Locate every line in the listing that contains the string "Slide", matching case exactly, and copy each of those lines.

(Stored data)
____

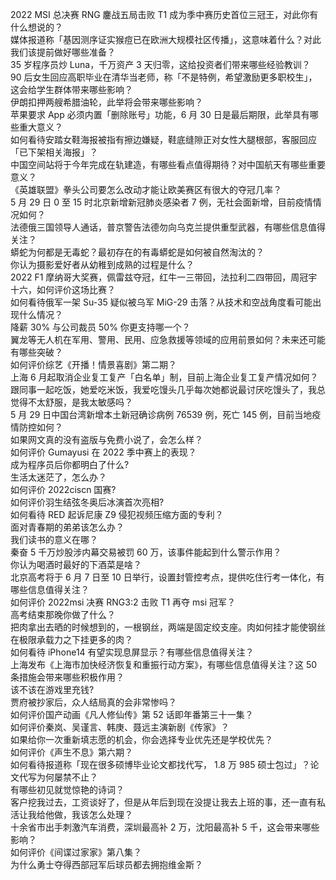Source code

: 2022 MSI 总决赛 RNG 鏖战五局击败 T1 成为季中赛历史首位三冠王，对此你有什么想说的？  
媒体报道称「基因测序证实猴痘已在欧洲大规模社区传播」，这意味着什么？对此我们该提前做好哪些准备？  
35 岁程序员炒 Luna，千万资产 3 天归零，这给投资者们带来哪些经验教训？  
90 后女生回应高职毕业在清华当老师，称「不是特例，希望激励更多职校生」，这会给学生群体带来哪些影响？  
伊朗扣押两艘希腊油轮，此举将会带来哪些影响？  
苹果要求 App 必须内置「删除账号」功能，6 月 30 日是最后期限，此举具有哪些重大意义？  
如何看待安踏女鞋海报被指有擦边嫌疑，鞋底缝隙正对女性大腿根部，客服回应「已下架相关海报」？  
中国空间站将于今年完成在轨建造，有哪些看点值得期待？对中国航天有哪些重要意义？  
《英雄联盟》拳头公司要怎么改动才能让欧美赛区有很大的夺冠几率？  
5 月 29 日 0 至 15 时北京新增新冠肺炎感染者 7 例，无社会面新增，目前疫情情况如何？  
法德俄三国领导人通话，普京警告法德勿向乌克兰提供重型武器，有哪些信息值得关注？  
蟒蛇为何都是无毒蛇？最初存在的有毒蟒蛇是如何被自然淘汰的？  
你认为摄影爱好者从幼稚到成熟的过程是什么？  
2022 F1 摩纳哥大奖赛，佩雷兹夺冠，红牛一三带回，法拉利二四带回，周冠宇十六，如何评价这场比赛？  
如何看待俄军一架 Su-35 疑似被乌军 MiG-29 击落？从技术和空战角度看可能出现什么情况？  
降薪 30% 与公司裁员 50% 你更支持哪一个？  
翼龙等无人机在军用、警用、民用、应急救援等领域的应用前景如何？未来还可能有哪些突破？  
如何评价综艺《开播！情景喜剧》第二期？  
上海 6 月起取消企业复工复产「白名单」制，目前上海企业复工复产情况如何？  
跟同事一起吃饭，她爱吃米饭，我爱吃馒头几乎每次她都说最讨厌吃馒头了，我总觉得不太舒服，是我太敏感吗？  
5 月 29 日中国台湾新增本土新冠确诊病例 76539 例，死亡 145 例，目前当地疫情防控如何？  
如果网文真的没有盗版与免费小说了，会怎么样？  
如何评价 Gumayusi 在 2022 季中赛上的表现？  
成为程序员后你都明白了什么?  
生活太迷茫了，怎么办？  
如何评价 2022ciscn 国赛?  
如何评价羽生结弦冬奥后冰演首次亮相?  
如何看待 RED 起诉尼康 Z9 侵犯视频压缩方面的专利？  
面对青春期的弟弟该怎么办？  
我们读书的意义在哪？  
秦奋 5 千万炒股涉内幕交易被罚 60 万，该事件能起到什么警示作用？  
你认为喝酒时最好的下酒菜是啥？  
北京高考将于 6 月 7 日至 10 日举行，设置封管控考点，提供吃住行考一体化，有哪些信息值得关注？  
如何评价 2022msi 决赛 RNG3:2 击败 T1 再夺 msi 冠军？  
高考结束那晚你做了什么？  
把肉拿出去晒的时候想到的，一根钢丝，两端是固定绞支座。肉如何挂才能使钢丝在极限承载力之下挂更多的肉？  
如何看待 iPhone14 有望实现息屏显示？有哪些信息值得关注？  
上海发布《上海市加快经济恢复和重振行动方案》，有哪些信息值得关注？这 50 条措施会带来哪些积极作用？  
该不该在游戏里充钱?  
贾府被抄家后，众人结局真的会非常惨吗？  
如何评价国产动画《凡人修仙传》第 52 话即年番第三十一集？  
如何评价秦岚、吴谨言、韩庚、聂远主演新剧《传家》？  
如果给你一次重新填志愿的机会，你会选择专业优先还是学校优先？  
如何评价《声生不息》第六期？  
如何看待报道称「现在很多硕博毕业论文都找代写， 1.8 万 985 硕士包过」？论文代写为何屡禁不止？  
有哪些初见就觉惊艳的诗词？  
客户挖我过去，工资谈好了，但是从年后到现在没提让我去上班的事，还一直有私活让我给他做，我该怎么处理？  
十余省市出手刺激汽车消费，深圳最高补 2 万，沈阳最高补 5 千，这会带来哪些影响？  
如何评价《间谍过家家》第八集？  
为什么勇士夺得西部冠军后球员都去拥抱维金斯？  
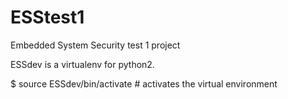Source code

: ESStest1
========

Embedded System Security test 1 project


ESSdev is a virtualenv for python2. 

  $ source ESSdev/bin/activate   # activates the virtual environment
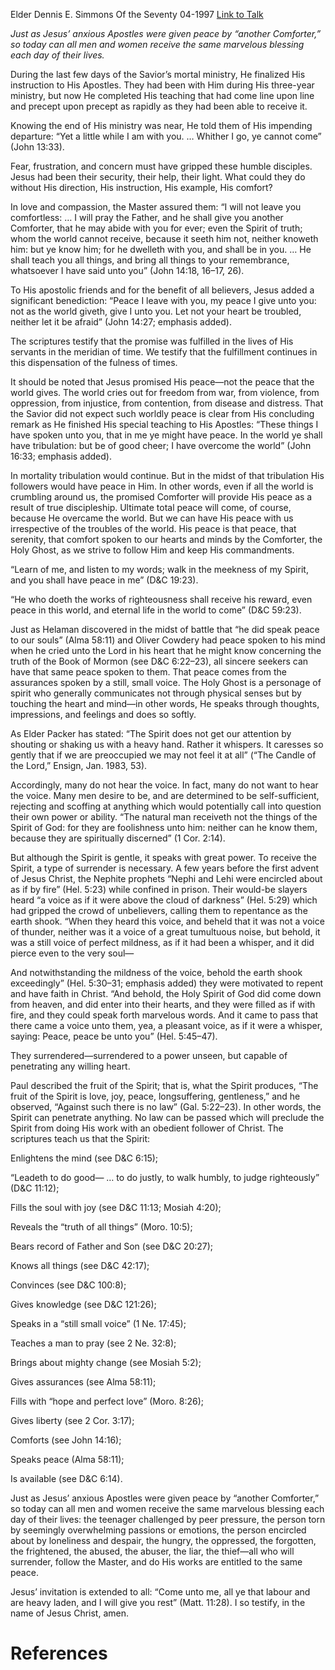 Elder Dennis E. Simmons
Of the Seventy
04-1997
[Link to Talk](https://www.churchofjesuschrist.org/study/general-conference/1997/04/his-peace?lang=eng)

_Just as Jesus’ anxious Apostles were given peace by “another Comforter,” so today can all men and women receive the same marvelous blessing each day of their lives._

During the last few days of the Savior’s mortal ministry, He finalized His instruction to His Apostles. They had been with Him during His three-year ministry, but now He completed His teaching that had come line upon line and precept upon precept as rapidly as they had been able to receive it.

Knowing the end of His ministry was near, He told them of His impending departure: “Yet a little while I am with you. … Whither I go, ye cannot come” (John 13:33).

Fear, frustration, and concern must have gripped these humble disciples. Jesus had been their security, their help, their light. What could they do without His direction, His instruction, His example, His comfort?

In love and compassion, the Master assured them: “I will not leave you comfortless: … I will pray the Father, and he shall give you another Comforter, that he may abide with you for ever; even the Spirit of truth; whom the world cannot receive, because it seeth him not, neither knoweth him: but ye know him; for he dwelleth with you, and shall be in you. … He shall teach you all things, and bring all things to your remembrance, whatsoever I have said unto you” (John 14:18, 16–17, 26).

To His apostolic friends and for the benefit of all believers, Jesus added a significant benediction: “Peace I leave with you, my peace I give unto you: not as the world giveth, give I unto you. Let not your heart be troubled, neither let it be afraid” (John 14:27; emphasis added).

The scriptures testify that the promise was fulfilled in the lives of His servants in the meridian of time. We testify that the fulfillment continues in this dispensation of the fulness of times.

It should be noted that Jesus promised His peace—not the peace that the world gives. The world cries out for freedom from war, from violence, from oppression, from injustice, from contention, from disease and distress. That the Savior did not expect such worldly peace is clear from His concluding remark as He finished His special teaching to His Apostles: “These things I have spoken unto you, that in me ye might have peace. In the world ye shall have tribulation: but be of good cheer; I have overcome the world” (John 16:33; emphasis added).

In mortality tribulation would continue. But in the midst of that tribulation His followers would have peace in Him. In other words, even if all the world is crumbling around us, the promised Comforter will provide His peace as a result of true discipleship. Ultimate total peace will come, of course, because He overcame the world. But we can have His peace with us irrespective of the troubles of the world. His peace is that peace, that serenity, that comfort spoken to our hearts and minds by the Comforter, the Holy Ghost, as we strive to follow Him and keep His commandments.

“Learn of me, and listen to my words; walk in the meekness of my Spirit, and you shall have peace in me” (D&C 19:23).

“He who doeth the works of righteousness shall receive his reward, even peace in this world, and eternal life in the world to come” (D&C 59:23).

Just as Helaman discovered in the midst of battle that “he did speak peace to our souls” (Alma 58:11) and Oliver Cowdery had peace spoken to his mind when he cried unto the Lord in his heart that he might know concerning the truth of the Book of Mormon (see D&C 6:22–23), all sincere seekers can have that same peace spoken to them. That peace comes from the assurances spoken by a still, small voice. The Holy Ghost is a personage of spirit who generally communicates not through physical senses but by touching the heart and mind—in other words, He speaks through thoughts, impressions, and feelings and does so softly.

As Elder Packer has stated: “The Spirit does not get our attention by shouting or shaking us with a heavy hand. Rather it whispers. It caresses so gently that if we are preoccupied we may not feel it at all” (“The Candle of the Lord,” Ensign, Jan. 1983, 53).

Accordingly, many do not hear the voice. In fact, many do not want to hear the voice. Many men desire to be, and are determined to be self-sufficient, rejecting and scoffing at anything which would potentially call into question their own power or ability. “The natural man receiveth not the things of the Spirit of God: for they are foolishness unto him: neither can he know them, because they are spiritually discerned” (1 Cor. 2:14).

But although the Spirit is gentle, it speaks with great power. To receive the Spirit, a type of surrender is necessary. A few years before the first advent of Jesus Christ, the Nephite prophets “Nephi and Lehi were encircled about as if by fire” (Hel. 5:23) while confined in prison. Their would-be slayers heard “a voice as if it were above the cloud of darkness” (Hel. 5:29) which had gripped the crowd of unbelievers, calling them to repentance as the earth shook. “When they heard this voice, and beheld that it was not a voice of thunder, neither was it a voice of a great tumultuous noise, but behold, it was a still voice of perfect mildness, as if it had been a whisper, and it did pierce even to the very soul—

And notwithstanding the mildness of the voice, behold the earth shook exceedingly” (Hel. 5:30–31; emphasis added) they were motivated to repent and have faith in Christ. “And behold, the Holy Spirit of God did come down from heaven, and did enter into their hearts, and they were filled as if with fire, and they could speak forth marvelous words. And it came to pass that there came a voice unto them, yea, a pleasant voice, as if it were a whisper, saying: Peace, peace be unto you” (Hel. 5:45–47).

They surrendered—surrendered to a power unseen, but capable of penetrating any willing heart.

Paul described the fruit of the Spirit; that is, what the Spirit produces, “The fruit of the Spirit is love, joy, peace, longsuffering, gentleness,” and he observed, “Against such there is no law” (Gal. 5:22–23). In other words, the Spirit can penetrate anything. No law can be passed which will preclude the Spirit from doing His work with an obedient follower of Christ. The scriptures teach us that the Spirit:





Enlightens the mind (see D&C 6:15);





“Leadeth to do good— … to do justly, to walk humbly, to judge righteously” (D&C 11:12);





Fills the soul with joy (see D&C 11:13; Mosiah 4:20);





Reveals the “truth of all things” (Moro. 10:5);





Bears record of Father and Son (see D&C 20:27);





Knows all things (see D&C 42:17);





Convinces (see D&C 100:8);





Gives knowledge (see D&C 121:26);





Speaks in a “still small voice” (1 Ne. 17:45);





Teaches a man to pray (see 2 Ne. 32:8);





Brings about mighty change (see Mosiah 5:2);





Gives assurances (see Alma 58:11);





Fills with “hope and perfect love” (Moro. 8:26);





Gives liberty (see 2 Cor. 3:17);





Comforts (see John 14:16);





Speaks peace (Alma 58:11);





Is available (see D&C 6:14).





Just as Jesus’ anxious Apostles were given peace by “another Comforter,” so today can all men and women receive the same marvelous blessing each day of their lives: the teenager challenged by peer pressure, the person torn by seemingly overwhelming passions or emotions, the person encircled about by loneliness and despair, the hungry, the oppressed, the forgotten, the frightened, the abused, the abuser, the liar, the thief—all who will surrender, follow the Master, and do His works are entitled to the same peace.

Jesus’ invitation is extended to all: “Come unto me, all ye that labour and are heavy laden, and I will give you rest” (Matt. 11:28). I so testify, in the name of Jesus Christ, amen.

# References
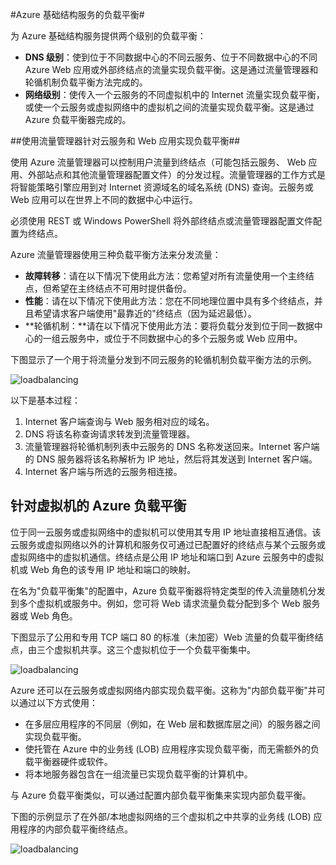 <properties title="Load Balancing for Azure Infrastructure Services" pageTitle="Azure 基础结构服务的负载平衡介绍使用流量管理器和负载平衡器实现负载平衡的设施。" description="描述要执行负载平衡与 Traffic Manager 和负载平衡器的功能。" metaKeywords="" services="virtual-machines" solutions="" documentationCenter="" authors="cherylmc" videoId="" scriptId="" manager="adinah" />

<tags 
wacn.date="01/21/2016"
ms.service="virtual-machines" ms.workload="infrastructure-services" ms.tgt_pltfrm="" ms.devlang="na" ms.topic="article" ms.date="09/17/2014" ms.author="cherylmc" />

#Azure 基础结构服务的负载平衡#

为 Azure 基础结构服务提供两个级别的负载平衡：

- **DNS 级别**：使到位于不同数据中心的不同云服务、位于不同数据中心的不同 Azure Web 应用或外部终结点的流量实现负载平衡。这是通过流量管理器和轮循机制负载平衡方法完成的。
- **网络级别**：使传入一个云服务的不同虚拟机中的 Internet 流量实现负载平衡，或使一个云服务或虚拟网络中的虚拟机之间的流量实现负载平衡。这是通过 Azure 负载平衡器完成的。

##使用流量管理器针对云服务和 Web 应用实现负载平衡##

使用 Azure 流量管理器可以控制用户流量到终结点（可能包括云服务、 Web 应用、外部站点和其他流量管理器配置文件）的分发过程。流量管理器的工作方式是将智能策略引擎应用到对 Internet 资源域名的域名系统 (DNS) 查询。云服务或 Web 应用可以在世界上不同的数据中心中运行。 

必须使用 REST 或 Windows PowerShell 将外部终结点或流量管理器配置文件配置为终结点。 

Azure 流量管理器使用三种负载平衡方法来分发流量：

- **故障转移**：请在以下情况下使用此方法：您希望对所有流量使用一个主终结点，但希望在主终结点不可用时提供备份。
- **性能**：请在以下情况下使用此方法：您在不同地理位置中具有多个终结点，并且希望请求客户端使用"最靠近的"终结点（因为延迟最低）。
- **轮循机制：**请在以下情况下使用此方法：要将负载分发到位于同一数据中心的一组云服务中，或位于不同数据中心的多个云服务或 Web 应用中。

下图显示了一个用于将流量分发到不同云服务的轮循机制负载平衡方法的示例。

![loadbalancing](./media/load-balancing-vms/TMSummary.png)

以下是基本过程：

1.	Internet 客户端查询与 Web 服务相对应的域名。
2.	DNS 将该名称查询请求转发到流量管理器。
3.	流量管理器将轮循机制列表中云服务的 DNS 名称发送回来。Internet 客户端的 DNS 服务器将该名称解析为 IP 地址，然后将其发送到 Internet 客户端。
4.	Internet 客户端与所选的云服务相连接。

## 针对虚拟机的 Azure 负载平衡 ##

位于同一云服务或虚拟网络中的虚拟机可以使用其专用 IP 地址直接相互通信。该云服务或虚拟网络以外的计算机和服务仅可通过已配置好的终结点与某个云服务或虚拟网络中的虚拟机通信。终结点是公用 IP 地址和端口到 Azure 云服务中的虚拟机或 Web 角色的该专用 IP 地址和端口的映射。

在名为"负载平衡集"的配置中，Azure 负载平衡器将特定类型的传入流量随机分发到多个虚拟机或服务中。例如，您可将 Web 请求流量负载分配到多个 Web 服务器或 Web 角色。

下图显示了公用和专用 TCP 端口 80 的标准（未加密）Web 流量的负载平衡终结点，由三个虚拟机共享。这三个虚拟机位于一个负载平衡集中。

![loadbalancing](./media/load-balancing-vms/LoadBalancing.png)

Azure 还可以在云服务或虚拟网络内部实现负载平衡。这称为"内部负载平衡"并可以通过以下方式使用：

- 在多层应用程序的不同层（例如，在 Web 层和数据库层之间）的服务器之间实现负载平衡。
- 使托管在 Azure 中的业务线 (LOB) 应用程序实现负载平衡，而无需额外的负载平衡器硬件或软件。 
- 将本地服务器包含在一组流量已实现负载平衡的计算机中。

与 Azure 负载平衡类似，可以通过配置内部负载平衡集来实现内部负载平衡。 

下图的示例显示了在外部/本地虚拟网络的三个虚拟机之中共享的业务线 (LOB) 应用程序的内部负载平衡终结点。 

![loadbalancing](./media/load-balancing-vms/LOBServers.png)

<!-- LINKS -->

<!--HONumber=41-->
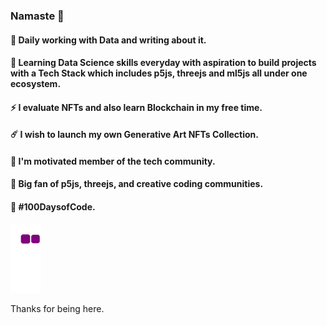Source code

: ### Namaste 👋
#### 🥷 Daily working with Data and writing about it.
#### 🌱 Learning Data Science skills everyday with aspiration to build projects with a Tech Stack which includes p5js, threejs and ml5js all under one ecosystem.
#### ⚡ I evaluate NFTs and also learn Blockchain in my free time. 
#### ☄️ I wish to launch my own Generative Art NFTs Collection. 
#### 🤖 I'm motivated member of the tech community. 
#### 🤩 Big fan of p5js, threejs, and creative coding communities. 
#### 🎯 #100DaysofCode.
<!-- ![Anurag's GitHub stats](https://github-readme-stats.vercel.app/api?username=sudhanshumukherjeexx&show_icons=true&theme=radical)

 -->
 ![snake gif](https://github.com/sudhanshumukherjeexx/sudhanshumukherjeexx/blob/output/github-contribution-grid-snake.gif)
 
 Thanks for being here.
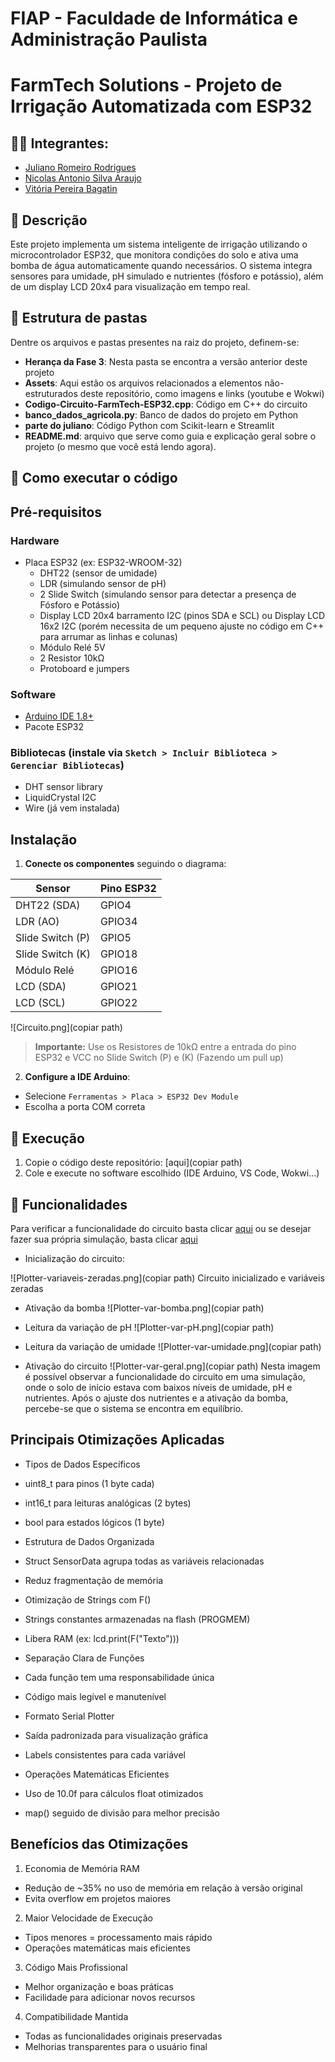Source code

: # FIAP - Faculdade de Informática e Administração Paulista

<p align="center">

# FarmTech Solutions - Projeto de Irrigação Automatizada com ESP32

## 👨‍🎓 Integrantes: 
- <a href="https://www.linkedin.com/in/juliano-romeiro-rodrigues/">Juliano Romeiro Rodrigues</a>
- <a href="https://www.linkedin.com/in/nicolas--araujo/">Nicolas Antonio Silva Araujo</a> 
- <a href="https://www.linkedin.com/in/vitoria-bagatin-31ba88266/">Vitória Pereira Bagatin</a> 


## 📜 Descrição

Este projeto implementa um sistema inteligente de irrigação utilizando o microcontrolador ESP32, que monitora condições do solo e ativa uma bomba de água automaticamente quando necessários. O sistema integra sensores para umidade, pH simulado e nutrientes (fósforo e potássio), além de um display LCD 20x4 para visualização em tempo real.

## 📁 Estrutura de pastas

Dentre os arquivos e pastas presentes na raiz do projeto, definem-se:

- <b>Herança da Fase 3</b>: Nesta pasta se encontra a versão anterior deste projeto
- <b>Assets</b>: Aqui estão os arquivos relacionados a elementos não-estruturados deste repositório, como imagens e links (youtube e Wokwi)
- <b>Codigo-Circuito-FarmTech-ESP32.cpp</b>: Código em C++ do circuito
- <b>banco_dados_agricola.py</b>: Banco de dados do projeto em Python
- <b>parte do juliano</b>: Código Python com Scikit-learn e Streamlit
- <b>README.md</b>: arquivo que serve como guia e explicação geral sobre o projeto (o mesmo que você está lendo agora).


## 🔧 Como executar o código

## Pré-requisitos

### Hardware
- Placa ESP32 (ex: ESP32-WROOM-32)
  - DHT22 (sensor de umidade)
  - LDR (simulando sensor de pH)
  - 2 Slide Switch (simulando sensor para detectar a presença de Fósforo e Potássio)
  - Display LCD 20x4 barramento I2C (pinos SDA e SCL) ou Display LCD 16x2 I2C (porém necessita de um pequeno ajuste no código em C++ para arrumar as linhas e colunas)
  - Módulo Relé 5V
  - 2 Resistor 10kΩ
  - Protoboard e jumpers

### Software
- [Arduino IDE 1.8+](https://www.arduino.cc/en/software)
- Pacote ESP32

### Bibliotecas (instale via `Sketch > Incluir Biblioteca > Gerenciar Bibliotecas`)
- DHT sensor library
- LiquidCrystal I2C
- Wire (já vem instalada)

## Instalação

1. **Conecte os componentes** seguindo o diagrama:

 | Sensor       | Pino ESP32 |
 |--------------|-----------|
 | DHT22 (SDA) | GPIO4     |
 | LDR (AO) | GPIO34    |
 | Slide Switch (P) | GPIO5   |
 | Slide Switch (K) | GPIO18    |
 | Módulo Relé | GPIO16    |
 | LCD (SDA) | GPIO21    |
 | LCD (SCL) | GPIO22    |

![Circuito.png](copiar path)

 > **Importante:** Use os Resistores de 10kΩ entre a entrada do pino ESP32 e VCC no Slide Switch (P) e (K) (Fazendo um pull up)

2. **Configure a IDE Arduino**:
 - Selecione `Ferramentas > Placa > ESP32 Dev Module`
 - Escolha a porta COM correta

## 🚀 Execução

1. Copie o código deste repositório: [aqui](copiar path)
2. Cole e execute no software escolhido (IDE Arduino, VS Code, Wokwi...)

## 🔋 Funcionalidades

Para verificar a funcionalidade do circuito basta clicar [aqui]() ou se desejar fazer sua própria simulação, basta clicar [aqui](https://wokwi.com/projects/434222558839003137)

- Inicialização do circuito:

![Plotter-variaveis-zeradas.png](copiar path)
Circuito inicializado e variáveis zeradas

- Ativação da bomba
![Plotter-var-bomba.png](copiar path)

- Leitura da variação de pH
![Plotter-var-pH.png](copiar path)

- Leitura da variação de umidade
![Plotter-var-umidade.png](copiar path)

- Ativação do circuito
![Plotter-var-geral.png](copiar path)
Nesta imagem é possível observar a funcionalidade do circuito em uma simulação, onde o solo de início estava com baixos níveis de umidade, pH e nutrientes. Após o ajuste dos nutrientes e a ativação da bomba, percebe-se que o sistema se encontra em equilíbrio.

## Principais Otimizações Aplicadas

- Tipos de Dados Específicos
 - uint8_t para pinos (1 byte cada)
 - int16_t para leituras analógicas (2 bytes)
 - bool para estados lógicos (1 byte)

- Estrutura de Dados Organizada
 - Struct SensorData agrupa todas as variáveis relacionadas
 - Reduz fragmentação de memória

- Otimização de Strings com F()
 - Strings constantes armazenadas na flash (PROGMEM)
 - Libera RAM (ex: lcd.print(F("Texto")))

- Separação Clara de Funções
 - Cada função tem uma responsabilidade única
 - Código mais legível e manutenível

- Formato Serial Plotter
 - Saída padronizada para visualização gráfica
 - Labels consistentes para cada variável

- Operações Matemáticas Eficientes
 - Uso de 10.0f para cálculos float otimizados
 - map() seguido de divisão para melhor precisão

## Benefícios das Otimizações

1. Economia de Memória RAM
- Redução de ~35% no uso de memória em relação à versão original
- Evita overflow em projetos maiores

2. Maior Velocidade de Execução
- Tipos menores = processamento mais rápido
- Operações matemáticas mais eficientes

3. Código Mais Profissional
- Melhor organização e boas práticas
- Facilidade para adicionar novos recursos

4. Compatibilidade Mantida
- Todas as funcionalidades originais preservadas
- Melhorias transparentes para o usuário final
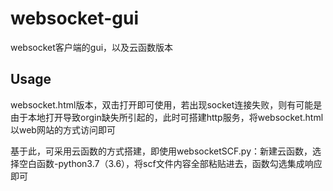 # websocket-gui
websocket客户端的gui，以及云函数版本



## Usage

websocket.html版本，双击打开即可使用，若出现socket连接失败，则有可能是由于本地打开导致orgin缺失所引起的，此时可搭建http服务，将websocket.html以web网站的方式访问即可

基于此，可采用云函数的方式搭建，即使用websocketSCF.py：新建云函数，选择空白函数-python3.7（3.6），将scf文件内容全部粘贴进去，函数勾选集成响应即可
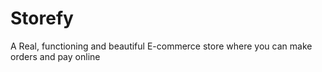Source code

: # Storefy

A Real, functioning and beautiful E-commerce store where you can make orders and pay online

____

§ **RESULT BELOW**
  - 2 Slide Switch (simulando sensor para detectar a presença de Fósforo e Potássio)
 | Slide Switch (P) | GPIO5   |
 | Slide Switch (K) | GPIO18    |
 > **Importante:** Use os Resistores de 10kΩ entre a entrada do pino ESP32 e VCC no Slide Switch (P) e (K) (Fazendo um pull up)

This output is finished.